◆ **Provided material**:
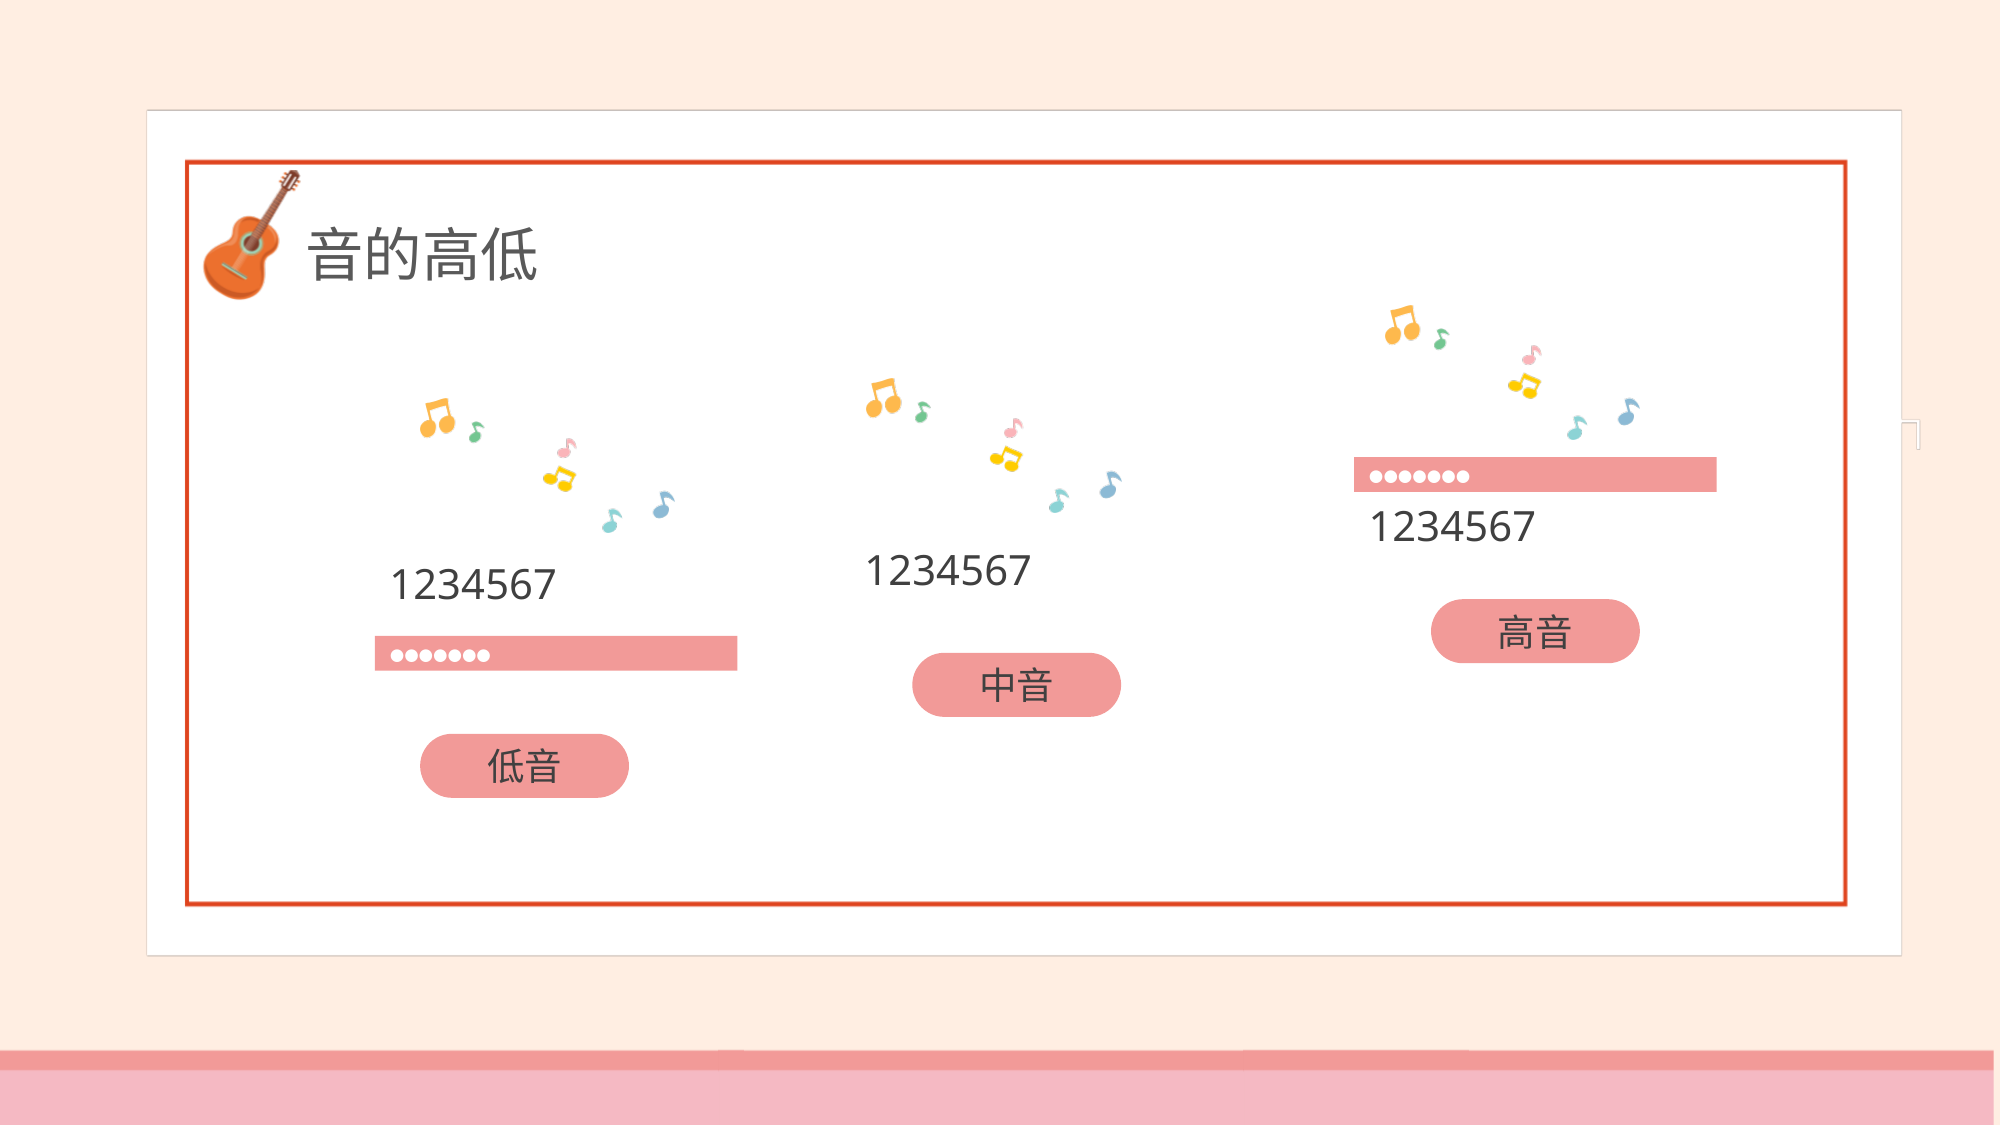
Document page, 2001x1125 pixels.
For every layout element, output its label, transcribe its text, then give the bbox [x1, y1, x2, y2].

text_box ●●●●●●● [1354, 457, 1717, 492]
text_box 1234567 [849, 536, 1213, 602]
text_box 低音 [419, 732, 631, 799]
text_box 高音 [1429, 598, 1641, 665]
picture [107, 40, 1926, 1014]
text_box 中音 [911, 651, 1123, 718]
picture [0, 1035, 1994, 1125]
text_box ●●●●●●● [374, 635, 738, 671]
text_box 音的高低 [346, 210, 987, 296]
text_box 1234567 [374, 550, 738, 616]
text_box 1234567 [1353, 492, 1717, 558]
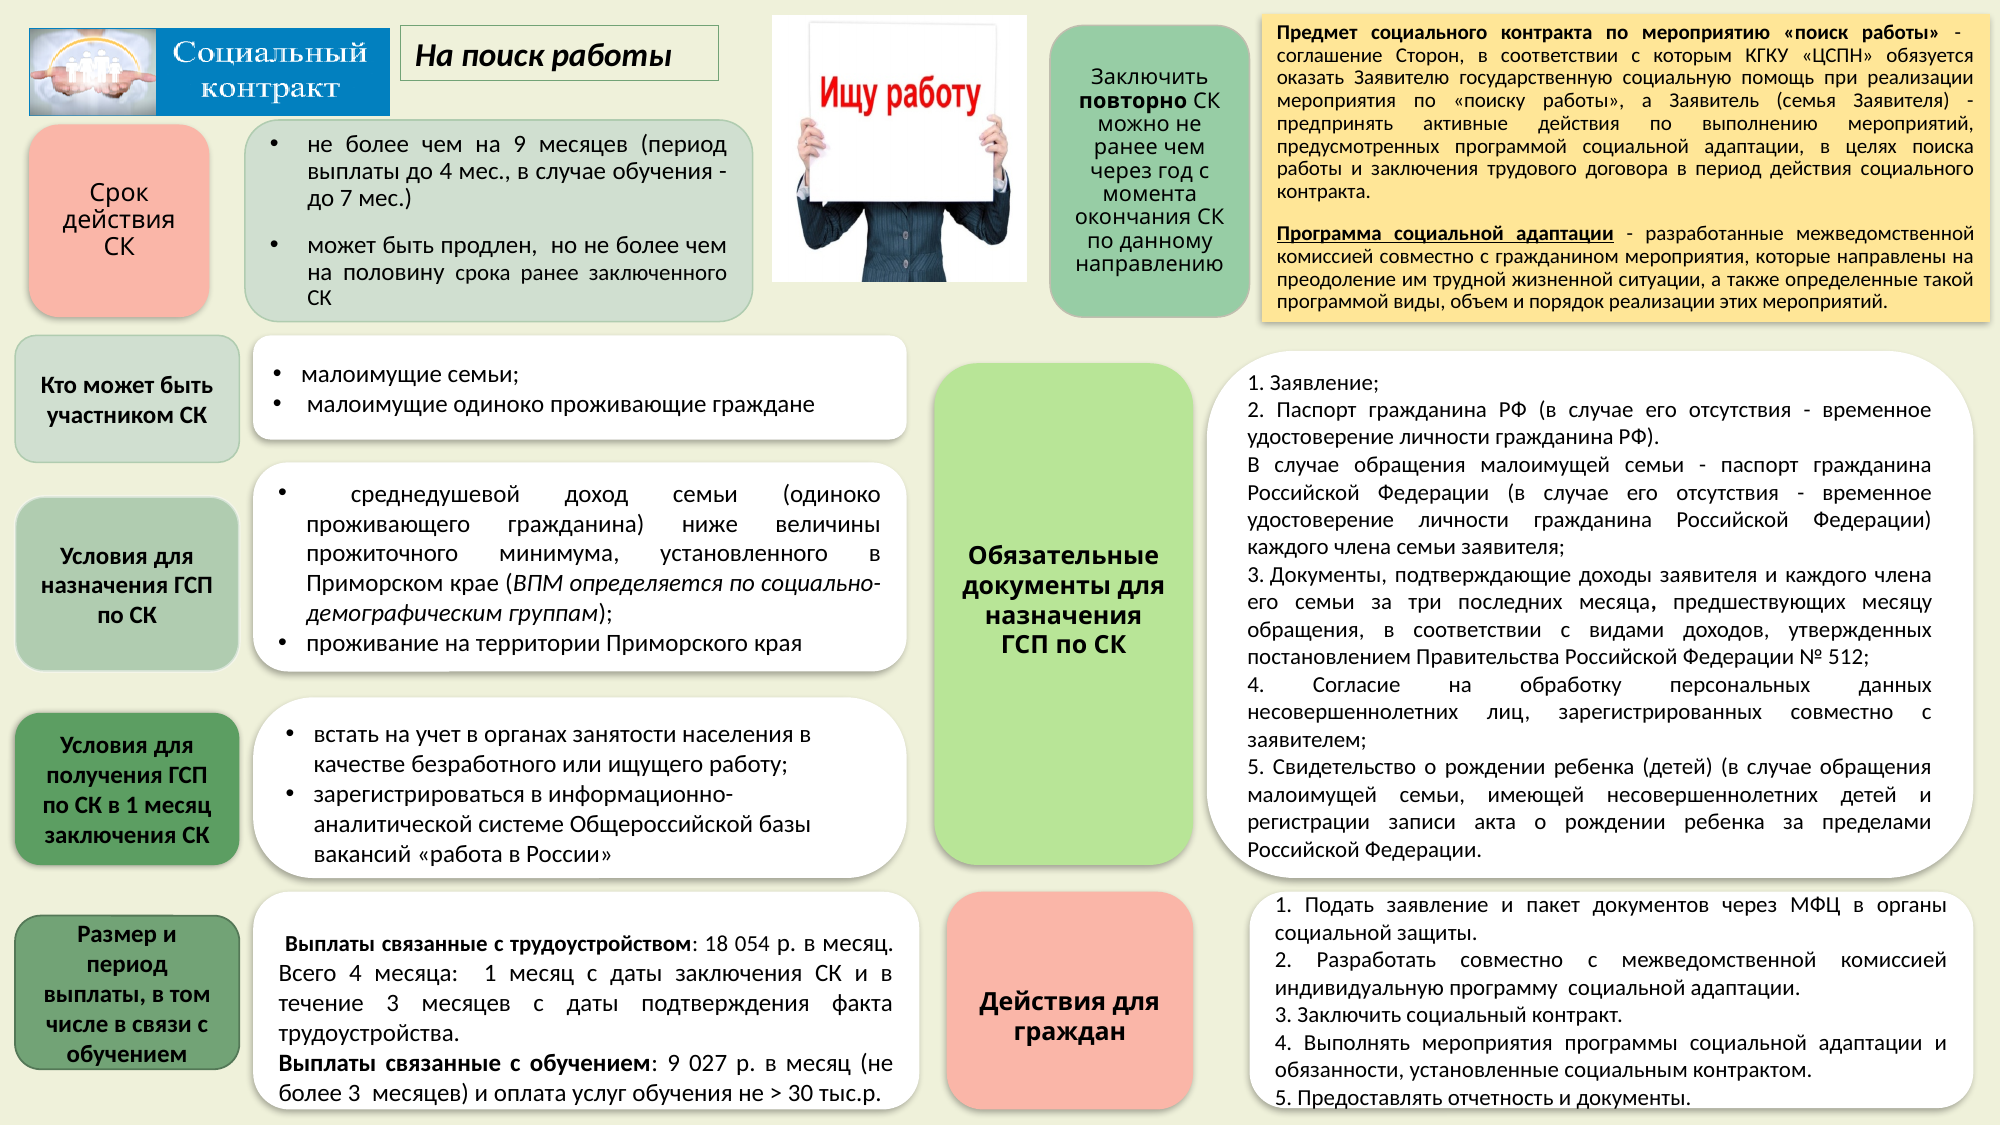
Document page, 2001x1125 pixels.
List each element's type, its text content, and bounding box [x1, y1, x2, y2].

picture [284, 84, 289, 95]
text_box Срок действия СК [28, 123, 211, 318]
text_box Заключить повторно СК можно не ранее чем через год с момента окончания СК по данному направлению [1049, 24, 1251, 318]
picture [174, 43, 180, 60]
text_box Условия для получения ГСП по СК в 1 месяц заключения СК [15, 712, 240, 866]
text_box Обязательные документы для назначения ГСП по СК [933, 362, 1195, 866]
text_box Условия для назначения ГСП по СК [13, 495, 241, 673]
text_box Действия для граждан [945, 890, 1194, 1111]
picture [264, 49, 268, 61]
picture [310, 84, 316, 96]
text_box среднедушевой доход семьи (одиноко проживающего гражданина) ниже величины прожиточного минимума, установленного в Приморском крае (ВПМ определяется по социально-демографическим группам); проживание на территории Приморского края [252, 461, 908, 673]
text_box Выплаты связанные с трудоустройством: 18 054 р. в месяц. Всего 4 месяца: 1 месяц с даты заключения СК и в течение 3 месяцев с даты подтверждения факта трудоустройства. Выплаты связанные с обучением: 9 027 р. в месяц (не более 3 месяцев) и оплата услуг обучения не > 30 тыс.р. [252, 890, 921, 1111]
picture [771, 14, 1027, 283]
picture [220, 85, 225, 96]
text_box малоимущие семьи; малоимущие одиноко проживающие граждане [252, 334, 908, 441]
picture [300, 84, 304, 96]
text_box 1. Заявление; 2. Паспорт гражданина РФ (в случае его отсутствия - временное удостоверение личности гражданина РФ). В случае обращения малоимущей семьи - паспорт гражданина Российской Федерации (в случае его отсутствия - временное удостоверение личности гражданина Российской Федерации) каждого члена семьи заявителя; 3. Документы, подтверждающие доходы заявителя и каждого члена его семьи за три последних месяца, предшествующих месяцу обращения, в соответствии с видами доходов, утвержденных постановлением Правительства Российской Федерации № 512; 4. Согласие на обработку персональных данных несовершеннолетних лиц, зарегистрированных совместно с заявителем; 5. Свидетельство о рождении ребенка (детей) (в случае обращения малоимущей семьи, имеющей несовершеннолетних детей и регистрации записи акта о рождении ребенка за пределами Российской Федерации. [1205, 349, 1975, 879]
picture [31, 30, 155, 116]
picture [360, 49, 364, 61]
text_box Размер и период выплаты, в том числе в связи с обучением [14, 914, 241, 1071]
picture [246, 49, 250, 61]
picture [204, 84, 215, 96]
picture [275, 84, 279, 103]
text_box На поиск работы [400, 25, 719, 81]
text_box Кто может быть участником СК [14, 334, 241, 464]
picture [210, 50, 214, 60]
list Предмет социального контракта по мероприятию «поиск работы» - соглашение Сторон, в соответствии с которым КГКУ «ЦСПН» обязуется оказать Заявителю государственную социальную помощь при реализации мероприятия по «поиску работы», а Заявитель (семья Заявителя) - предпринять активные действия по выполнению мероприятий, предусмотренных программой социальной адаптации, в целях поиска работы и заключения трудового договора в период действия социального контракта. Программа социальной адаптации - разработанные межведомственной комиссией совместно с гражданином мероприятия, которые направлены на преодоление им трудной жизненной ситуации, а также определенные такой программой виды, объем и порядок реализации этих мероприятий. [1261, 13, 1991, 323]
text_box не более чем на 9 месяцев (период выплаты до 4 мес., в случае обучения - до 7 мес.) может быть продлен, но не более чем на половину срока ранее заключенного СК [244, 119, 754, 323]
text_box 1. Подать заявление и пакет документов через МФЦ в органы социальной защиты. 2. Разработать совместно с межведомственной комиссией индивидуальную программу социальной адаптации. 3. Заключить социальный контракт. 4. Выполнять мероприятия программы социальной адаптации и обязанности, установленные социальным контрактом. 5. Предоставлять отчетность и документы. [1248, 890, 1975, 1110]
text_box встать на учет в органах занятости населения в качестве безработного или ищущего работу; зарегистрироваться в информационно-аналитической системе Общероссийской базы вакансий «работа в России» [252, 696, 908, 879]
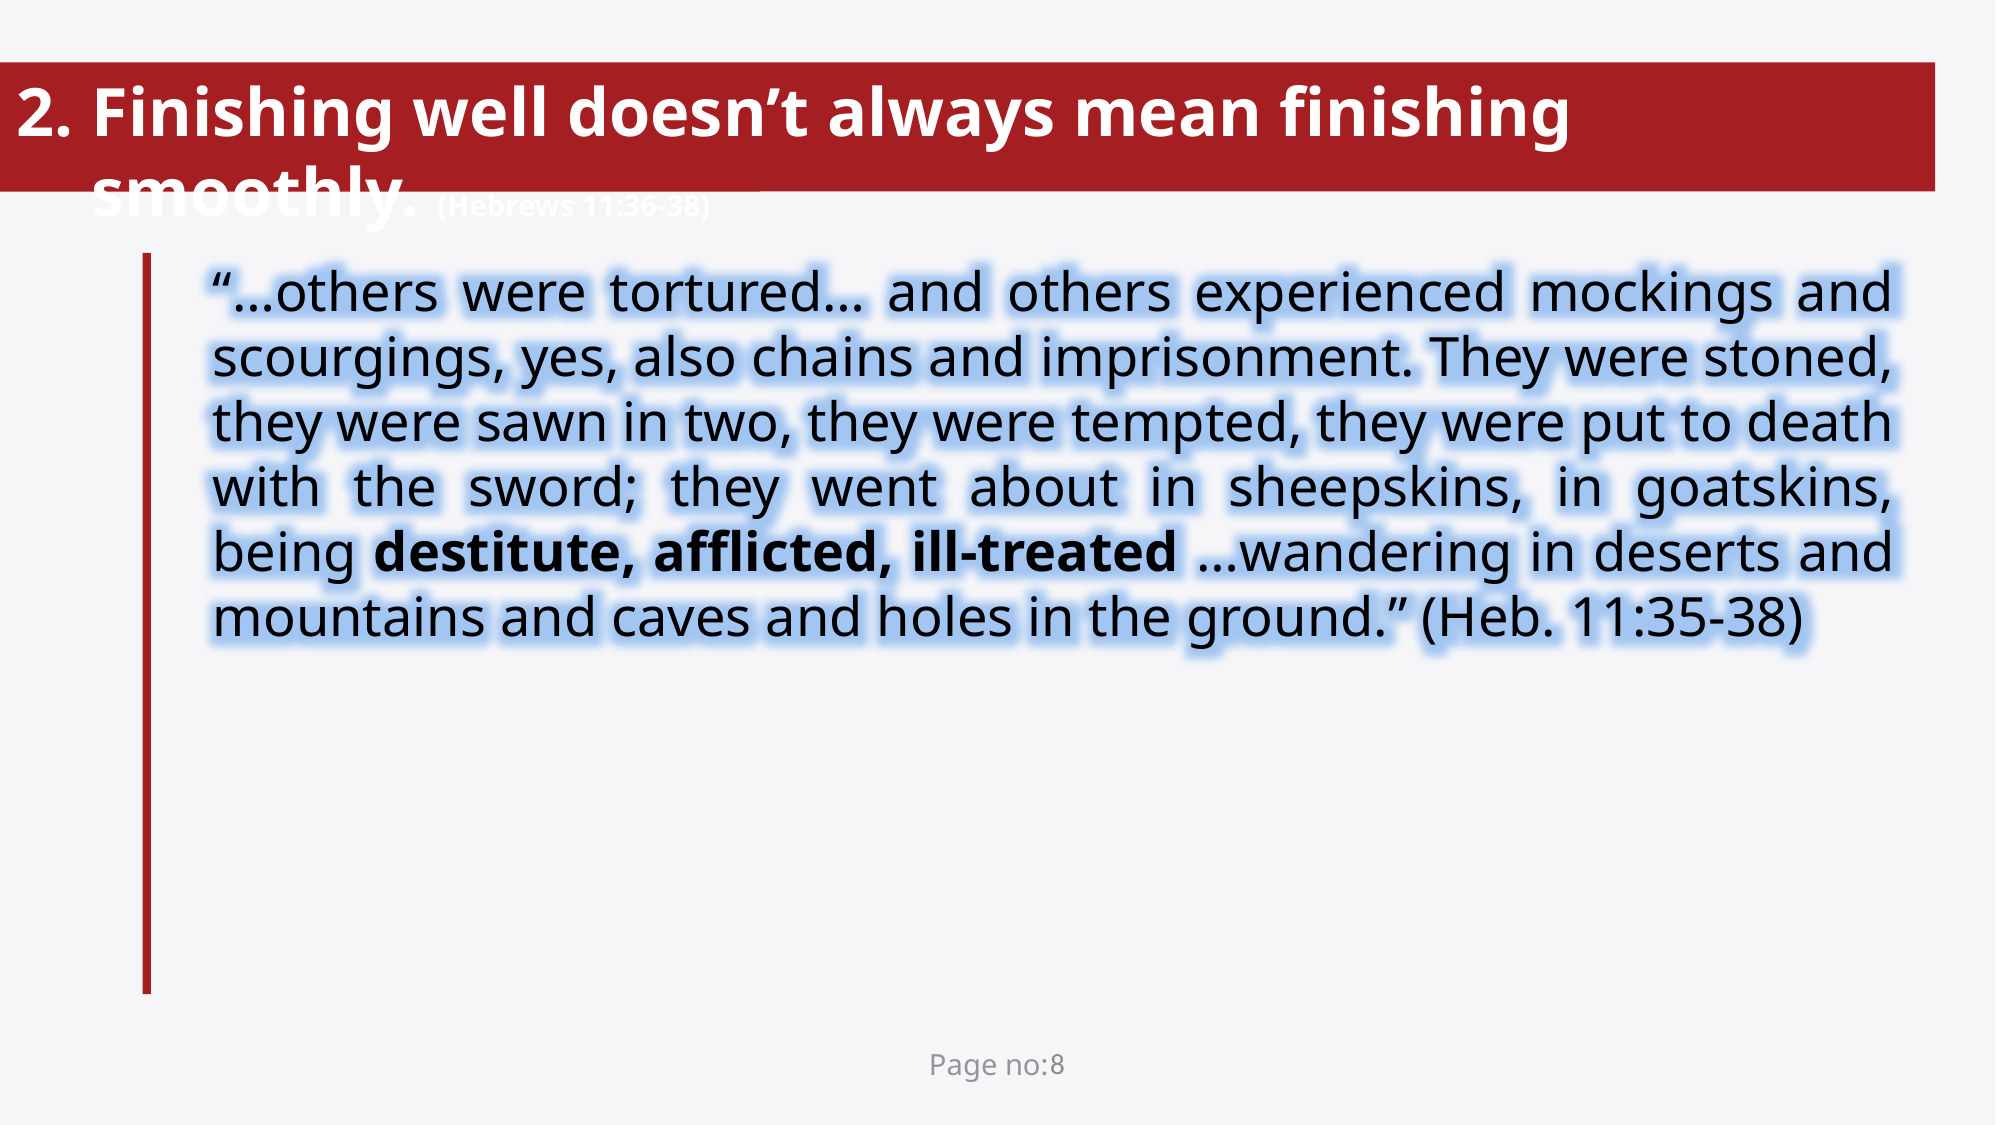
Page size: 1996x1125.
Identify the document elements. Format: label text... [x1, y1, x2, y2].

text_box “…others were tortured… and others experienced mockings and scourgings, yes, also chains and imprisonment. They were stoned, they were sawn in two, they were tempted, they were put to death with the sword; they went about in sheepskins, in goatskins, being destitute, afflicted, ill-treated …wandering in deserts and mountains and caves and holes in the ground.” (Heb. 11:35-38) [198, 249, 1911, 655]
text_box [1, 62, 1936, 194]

◆ **Prompt**: The reply must consist of the records, repeated exactly, minus any images.

◆ **Reply**:
Document page, 2001x1125 pixels.
For every layout element, output its label, transcribe its text, then give the bbox [x1, y1, x2, y2].

text_box ●●●●●●● [1354, 457, 1717, 492]
text_box 1234567 [849, 536, 1213, 602]
text_box 低音 [419, 732, 631, 799]
text_box 高音 [1429, 598, 1641, 665]
picture [107, 40, 1926, 1014]
text_box 中音 [911, 651, 1123, 718]
picture [0, 1035, 1994, 1125]
text_box ●●●●●●● [374, 635, 738, 671]
text_box 音的高低 [346, 210, 987, 296]
text_box 1234567 [374, 550, 738, 616]
text_box 1234567 [1353, 492, 1717, 558]
Document page, 2001x1125 pixels.
List each element's type, its text content, and bounding box [x1, y1, x2, y2].

picture [284, 84, 289, 95]
text_box Срок действия СК [28, 123, 211, 318]
text_box Заключить повторно СК можно не ранее чем через год с момента окончания СК по данному направлению [1049, 24, 1251, 318]
picture [174, 43, 180, 60]
text_box Условия для получения ГСП по СК в 1 месяц заключения СК [15, 712, 240, 866]
text_box Обязательные документы для назначения ГСП по СК [933, 362, 1195, 866]
text_box Условия для назначения ГСП по СК [13, 495, 241, 673]
text_box Действия для граждан [945, 890, 1194, 1111]
picture [264, 49, 268, 61]
picture [310, 84, 316, 96]
text_box среднедушевой доход семьи (одиноко проживающего гражданина) ниже величины прожиточного минимума, установленного в Приморском крае (ВПМ определяется по социально-демографическим группам); проживание на территории Приморского края [252, 461, 908, 673]
text_box Выплаты связанные с трудоустройством: 18 054 р. в месяц. Всего 4 месяца: 1 месяц с даты заключения СК и в течение 3 месяцев с даты подтверждения факта трудоустройства. Выплаты связанные с обучением: 9 027 р. в месяц (не более 3 месяцев) и оплата услуг обучения не > 30 тыс.р. [252, 890, 921, 1111]
picture [771, 14, 1027, 283]
picture [220, 85, 225, 96]
text_box малоимущие семьи; малоимущие одиноко проживающие граждане [252, 334, 908, 441]
picture [300, 84, 304, 96]
text_box 1. Заявление; 2. Паспорт гражданина РФ (в случае его отсутствия - временное удостоверение личности гражданина РФ). В случае обращения малоимущей семьи - паспорт гражданина Российской Федерации (в случае его отсутствия - временное удостоверение личности гражданина Российской Федерации) каждого члена семьи заявителя; 3. Документы, подтверждающие доходы заявителя и каждого члена его семьи за три последних месяца, предшествующих месяцу обращения, в соответствии с видами доходов, утвержденных постановлением Правительства Российской Федерации № 512; 4. Согласие на обработку персональных данных несовершеннолетних лиц, зарегистрированных совместно с заявителем; 5. Свидетельство о рождении ребенка (детей) (в случае обращения малоимущей семьи, имеющей несовершеннолетних детей и регистрации записи акта о рождении ребенка за пределами Российской Федерации. [1205, 349, 1975, 879]
picture [31, 30, 155, 116]
picture [360, 49, 364, 61]
text_box Размер и период выплаты, в том числе в связи с обучением [14, 914, 241, 1071]
picture [246, 49, 250, 61]
picture [204, 84, 215, 96]
picture [275, 84, 279, 103]
text_box На поиск работы [400, 25, 719, 81]
text_box Кто может быть участником СК [14, 334, 241, 464]
picture [210, 50, 214, 60]
list Предмет социального контракта по мероприятию «поиск работы» - соглашение Сторон, в соответствии с которым КГКУ «ЦСПН» обязуется оказать Заявителю государственную социальную помощь при реализации мероприятия по «поиску работы», а Заявитель (семья Заявителя) - предпринять активные действия по выполнению мероприятий, предусмотренных программой социальной адаптации, в целях поиска работы и заключения трудового договора в период действия социального контракта. Программа социальной адаптации - разработанные межведомственной комиссией совместно с гражданином мероприятия, которые направлены на преодоление им трудной жизненной ситуации, а также определенные такой программой виды, объем и порядок реализации этих мероприятий. [1261, 13, 1991, 323]
text_box не более чем на 9 месяцев (период выплаты до 4 мес., в случае обучения - до 7 мес.) может быть продлен, но не более чем на половину срока ранее заключенного СК [244, 119, 754, 323]
text_box 1. Подать заявление и пакет документов через МФЦ в органы социальной защиты. 2. Разработать совместно с межведомственной комиссией индивидуальную программу социальной адаптации. 3. Заключить социальный контракт. 4. Выполнять мероприятия программы социальной адаптации и обязанности, установленные социальным контрактом. 5. Предоставлять отчетность и документы. [1248, 890, 1975, 1110]
text_box встать на учет в органах занятости населения в качестве безработного или ищущего работу; зарегистрироваться в информационно-аналитической системе Общероссийской базы вакансий «работа в России» [252, 696, 908, 879]
Page size: 1996x1125.
Identify the document elements. Format: label text... [x1, y1, x2, y2].

text_box “…others were tortured… and others experienced mockings and scourgings, yes, also chains and imprisonment. They were stoned, they were sawn in two, they were tempted, they were put to death with the sword; they went about in sheepskins, in goatskins, being destitute, afflicted, ill-treated …wandering in deserts and mountains and caves and holes in the ground.” (Heb. 11:35-38) [198, 249, 1911, 655]
text_box [1, 62, 1936, 194]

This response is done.